29. The method according to claim 28, wherein the liquid culture medium comprises (i) plasma, serum, platelet lysate and/or serum albumin, and (ii) transferrin or a substitute thereof, insulin or a substitute thereof, stem cell factor (SCF), thrombopoietin (TPO), FMS-like tyrosine kinase 3 ligand (FLT3-L), bone morphogenetic protein 4 (BMP4), vascular endothelial growth factor (VEGF), interleukin 3 (IL3), interleukin 6 (IL6), interleukin 1 (IL1), granulocyte-colony stimulating factor (GCSF) and insulin-like growth factor 1 (IGF1).

30. The method according to claim 27, wherein the pluripotent stem cells are cultured in the liquid culture medium for 14 to 19 days, for 15 to 18 days, or for 17 days.

31. A hematopoietic cell graft comprising:

a) hematopoietic cells and a pharmaceutically acceptable carrier, wherein at least 10% of cells are CD135+ and/or CD110+ hematopoietic stem cells; or

b) hematopoietic cells and a pharmaceutically acceptable carrier, wherein at least 10% of cells are CD135+ and/or CD110+ hematopoietic stem cells and at least 10% of cells are CD110+ hematopoietic stem cells.

32. A hematopoietic cell graft prepared according to the method of claim 21.

33. A method of treating a disease selected from multiple myeloma, non-Hodgkin's lymphoma, Hodgkin's disease, acute myeloid leukemia, acute lymphoblastic leukemia, chronic myeloid leukemia, myelodysplastic syndromes, myeloproliferative disorders, chronic lymphocytic leukemia, juvenile chronic myeloid leukemia, neuroblastoma, ovarian cancer, germ-cell tumors, autoimmune disorders, amyloidosis, aplastic anemia, paroxysmal nocturnal hemoglobinuria, Fanconi's anemia, Blackfan-Diamond anemia, thalassemia major, sickle cell anemia, severe combined immunodeficiency, Wiskott-Aldrich syndrome and inborn errors of metabolism comprising administering a hematopoietic stem cell graft according to claim 30 to a subject in need of treatment.

34. The method according to claim 33, wherein said graft is an autologous, syngeneic or allogeneic transplantation.
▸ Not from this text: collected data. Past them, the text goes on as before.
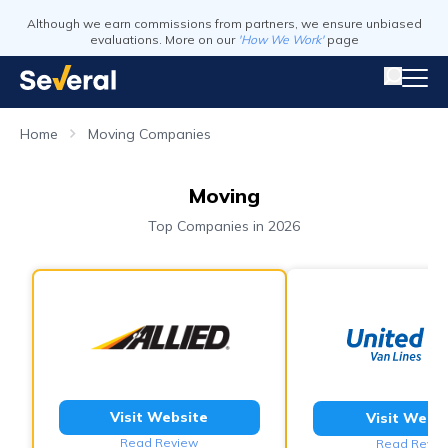
Although we earn commissions from partners, we ensure unbiased
evaluations. More on our
'How We Work'
page
Home
Moving Companies
Moving
Top Companies in 2026
Visit Website
Visit Webs
Read Review
Read Revie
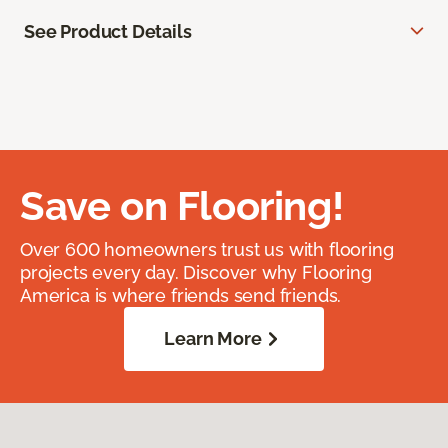
See Product Details
Save on Flooring!
Over 600 homeowners trust us with flooring
projects every day. Discover why Flooring
America is where friends send friends.
Learn More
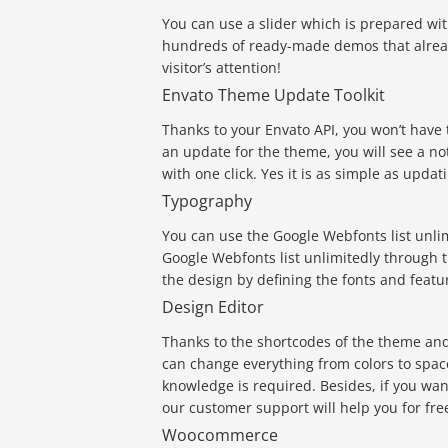
You can use a slider which is prepared wi
hundreds of ready-made demos that alread
visitor’s attention!
Envato Theme Update Toolkit
Thanks to your Envato API, you won’t have
an update for the theme, you will see a no
with one click. Yes it is as simple as updat
Typography
You can use the Google Webfonts list unl
Google Webfonts list unlimitedly through 
the design by defining the fonts and featu
Design Editor
Thanks to the shortcodes of the theme an
can change everything from colors to spac
knowledge is required. Besides, if you w
our customer support will help you for fre
Woocommerce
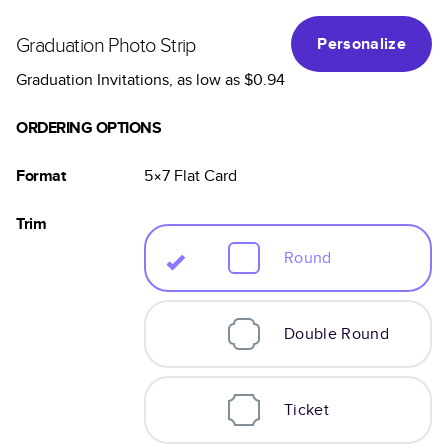
Graduation Photo Strip
Personalize
Graduation Invitations
, as low as
$0.94
ORDERING OPTIONS
Format
5×7
Flat
Card
Trim
Round
Double Round
Ticket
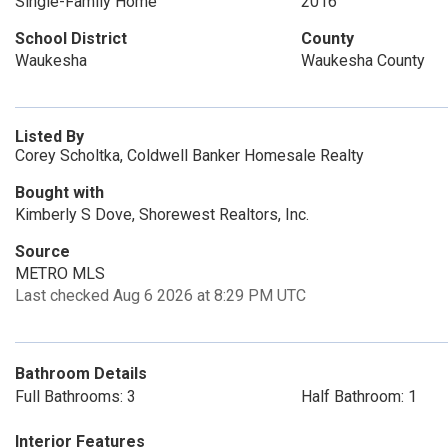
Single-Family Home
2016
School District
County
Waukesha
Waukesha County
Listed By
Corey Scholtka, Coldwell Banker Homesale Realty
Bought with
Kimberly S Dove, Shorewest Realtors, Inc.
Source
METRO MLS
Last checked Aug 6 2026 at 8:29 PM UTC
Bathroom Details
Full Bathrooms: 3
Half Bathroom: 1
Interior Features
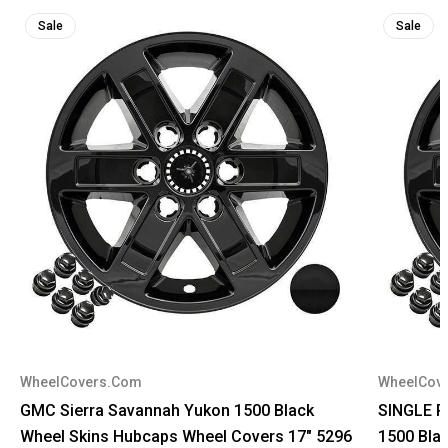
Sale
Sale
WheelCovers.Com
WheelCov
GMC Sierra Savannah Yukon 1500 Black
SINGLE P
Wheel Skins Hubcaps Wheel Covers 17" 5296
1500 Bla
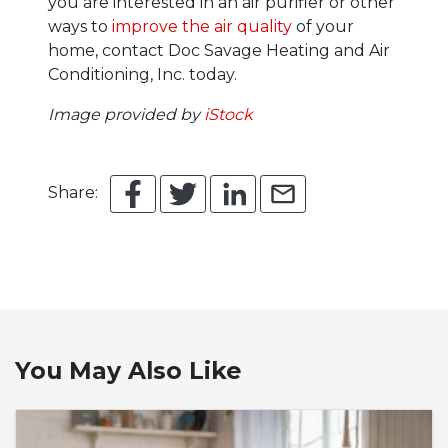
you are interested in an air purifier or other
ways to
improve the air quality
of your
home, contact Doc Savage Heating and Air
Conditioning, Inc. today.
Image provided by
iStock
Share:
You May Also Like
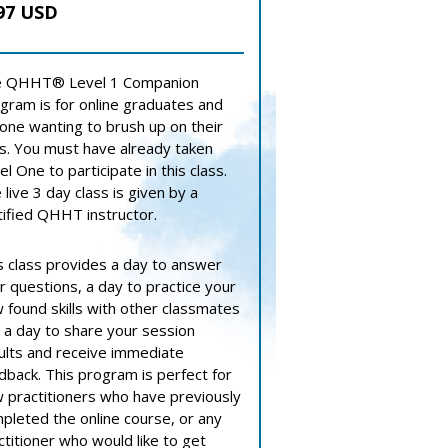
97 USD
 QHHT® Level 1 Companion
gram is for online graduates and
one wanting to brush up on their
lls. You must have already taken
el One to participate in this class.
 live 3 day class is given by a
tified QHHT instructor.
s class provides a day to answer
r questions, a day to practice your
 found skills with other classmates
 a day to share your session
ults and receive immediate
dback. This program is perfect for
 practitioners who have previously
pleted the online course, or any
ctitioner who would like to get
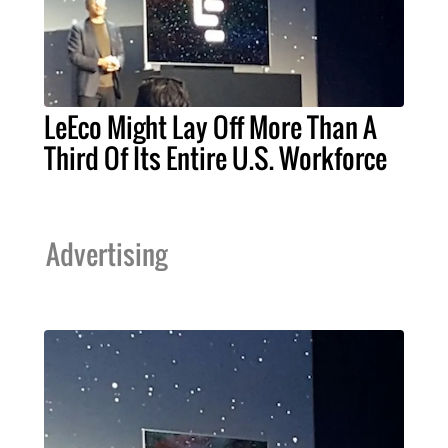
LeEco Might Lay Off More Than A
Third Of Its Entire U.S. Workforce
Advertising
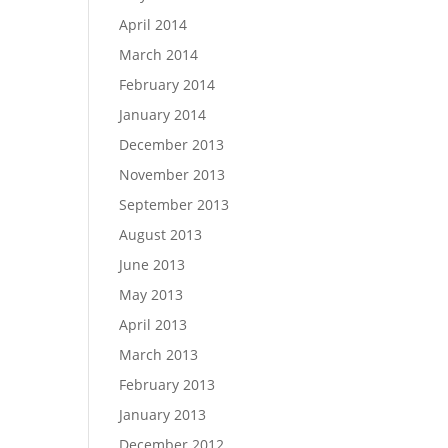
April 2014
March 2014
February 2014
January 2014
December 2013
November 2013
September 2013
August 2013
June 2013
May 2013
April 2013
March 2013
February 2013
January 2013
December 2012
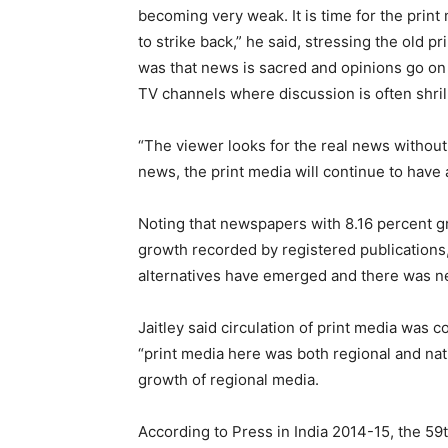
becoming very weak. It is time for the print
to strike back,” he said, stressing the old pr
was that news is sacred and opinions go on
TV channels where discussion is often shrill
“The viewer looks for the real news without 
news, the print media will continue to have
Noting that newspapers with 8.16 percent g
growth recorded by registered publications
alternatives have emerged and there was nee
Jaitley said circulation of print media was 
“print media here was both regional and nat
growth of regional media.
According to Press in India 2014-15, the 59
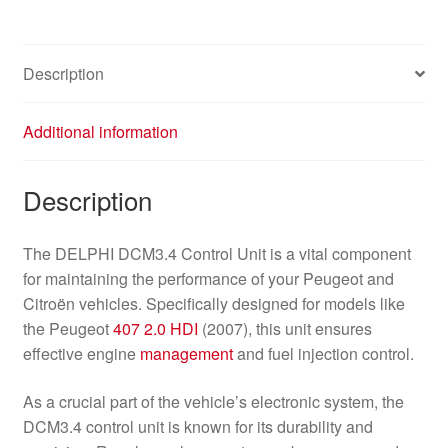
Description
Additional information
Description
The DELPHI DCM3.4 Control Unit is a vital component
for maintaining the performance of your Peugeot and
Citroën vehicles. Specifically designed for models like
the Peugeot
407
2.0 HDI
(2007), this unit ensures
effective engine
management
and fuel injection control.
As a crucial part of the vehicle’s electronic system, the
DCM3.4 control unit is known for its durability and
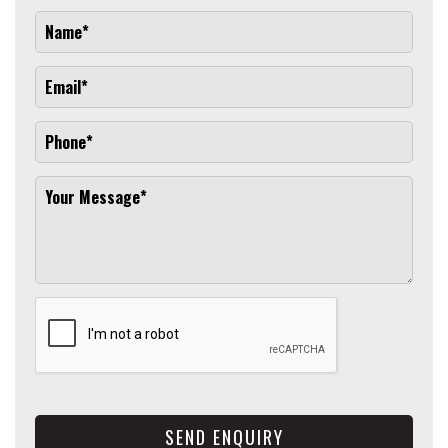
SEND ENQUIRY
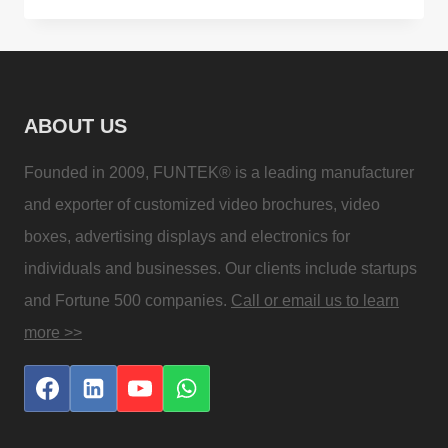
AND
HAPPY
NEW
YEAR
ABOUT US
2021
WISHES
Founded in 2009, FUNTEK® is a leading manufacturer
and exporter of customized video brochures, video
boxes, advertising displays and electronics for
individuals and businesses. Our clients include startups
and Fortune 500 companies.
Call or email us to learn
more >>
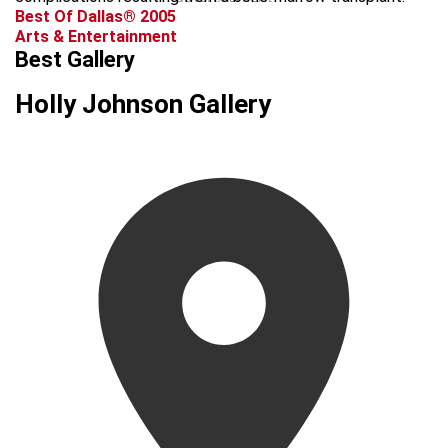
Best Of Dallas® 2005
Arts & Entertainment
Best Gallery
Holly Johnson Gallery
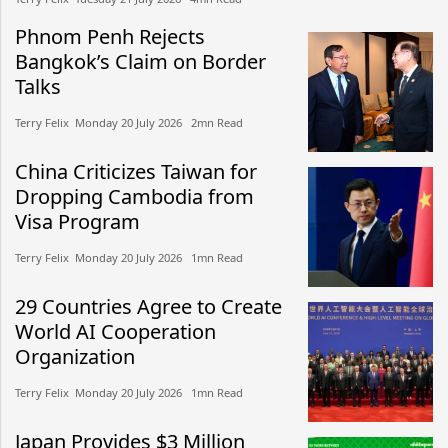
Phnom Penh Rejects
Bangkok’s Claim on Border
Talks
Terry Felix​​ Monday 20 July 2026​ 2mn Read
China Criticizes Taiwan for
Dropping Cambodia from
Visa Program
Terry Felix​​ Monday 20 July 2026​ 1mn Read
29 Countries Agree to Create
World AI Cooperation
Organization
Terry Felix​​ Monday 20 July 2026​ 1mn Read
Japan Provides $3 Million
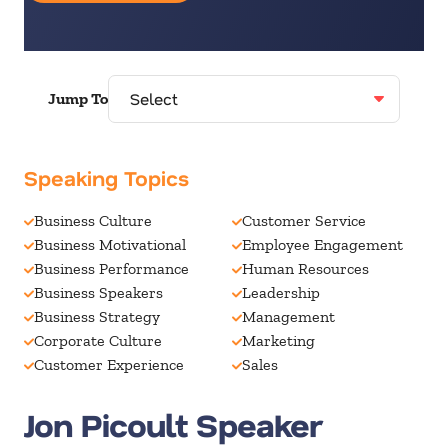
Jump To
Speaking Topics
Business Culture
Customer Service
Business Motivational
Employee Engagement
Business Performance
Human Resources
Business Speakers
Leadership
Business Strategy
Management
Corporate Culture
Marketing
Customer Experience
Sales
Jon Picoult Speaker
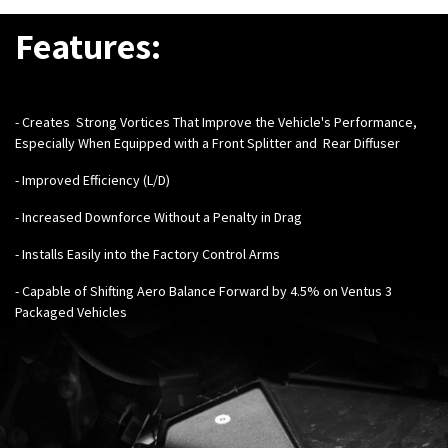
Features:
- Creates Strong Vortices That Improve the Vehicle's Performance,
Especially When Equipped with a
Front Splitter
and
Rear Diffuser
- Improved Efficiency (L/D)
- Increased Downforce Without a Penalty in Drag
- Installs Easily into the Factory Control Arms
- Capable of Shifting Aero Balance Forward by 4.5% on Ventus 3
Packaged Vehicles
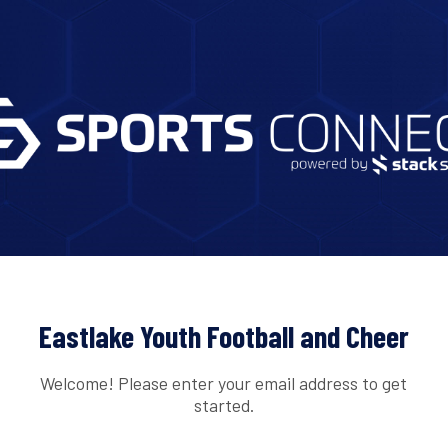
Eastlake Youth Football and Cheer
Welcome! Please enter your email address to get
started.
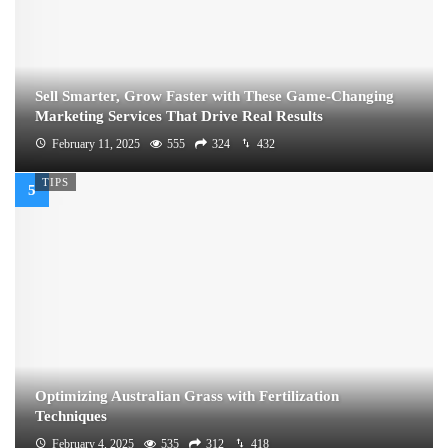
Sell Smarter, Grow Faster with These Game-Changing
Marketing Services That Drive Real Results
February 11, 2025
555
324
432
TIPS
Optimizing Australian Grass with Fertilization
Techniques
February 4, 2025
535
312
418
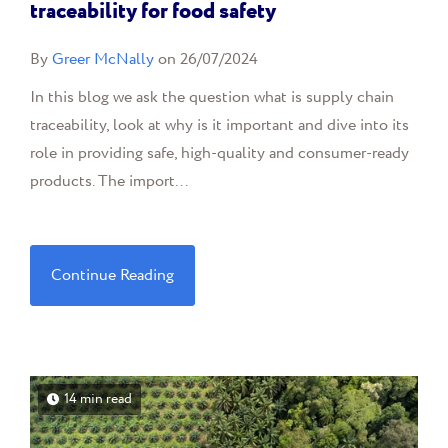
traceability for food safety
By
Greer McNally
on 26/07/2024
In this blog we ask the question what is supply chain
traceability, look at why is it important and dive into its
role in providing safe, high-quality and consumer-ready
products. The import...
Continue Reading
14 min read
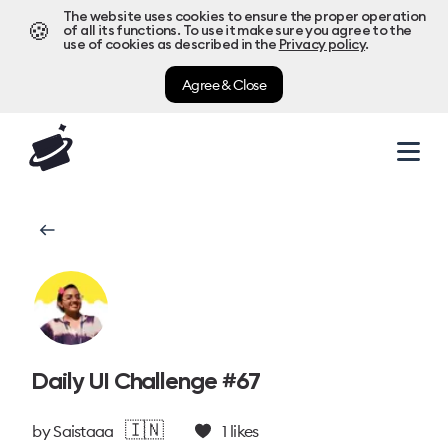
The website uses cookies to ensure the proper operation
🍪
of all its functions. To use it make sure you agree to the
use of cookies as described in the
Privacy policy
.
Agree & Close
Daily UI Challenge #67
🇮🇳
by
Saistaaa
1
likes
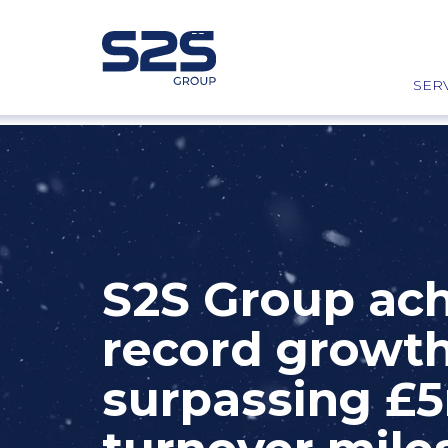
SER
S2S Group ac
record growth
surpassing £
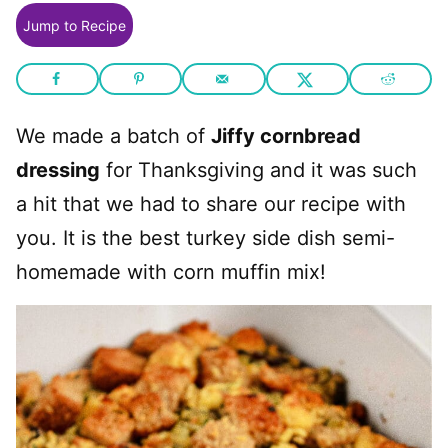
Jump to Recipe
We made a batch of
Jiffy cornbread
dressing
for Thanksgiving and it was such
a hit that we had to share our recipe with
you. It is the best turkey side dish semi-
homemade with corn muffin mix!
35. A liquid cell culture medium comprising (i) plasma, serum, platelet lysate and/or serum albumin, and (ii) transferrin or a substitute thereof, insulin or a substitute thereof, stem cell factor (SCF), thrombopoietin (TPO), FMS-like tyrosine kinase 3 ligand (FLT3-L), bone morphogenetic protein 4 (BMP4), vascular endothelial growth factor (VEGF), interleukin 3 (IL3), interleukin 6 (IL6), interleukin 1 (IL1), granulocyte-colony stimulating factor (GCSF) and insulin-like growth factor 1 (IGF1).

36. The liquid cell culture medium according to claim 35, comprising (i) plasma, serum and/or platelet lysate, and (ii) transferrin, insulin, stem cell factor (SCF), thrombopoietin (TPO), FMS-like tyrosine kinase 3 ligand (FLT3-L), bone morphogenetic protein 4 (BMP4), vascular endothelial growth factor (VEGF), interleukin 3 (IL3), interleukin 6 (IL6), interleukin 1 (IL1), granulocyte-colony stimulating factor (GCSF) and insulin-like growth factor 1 (IGF1).

37. The liquid cell culture medium according to claim 35 comprising:

from 10 to 100 ng/mL of SCF; and/or

from 10 to 100 ng/mL of TPO; and/or

from 10 to 100 ng/mL of FLT3-L; and/or

from 50 to 300 ng/mL of BMP4; and/or

from 50 to 300 ng/mL of VEGF; and/or

from 10 to 100 ng/mL of IL3; and/or

from 10 to 100 ng/mL of IL6; and/or

from 1 to 20 ng/mL of IL1; and/or

from 10 to 200 ng/mL of GCSF; and/or

from 1 to 20 ng/mL of IGF1.

38. The liquid cell culture medium according to claim 35 comprising:

from 1% to 20% of plasma or serum; or from 0.1% to 2% platelet lysate; or from 0.1% to 2% serum albumin; and/or

from 5 μg/mL to 20 μg/mL of insulin or a substitute thereof; and/or

from 10 μg/mL to 100 μg/mL of transferrin or a substitute thereof.

39. A method for the growth and/or differentiation of cells of the hematopoietic lineage, for the differentiation of an embryoid body, and/or for the production of hematopoietic cell graft comprising culturing hematopoietic stem cells in a culture medium according to claim 35.

40. A method for treating disorders related to deficiencies in hematopoiesis caused by disease or myeloablative treatments comprising administering a hematopoietic cell graft according to claim 31 to a subject in need of treatment.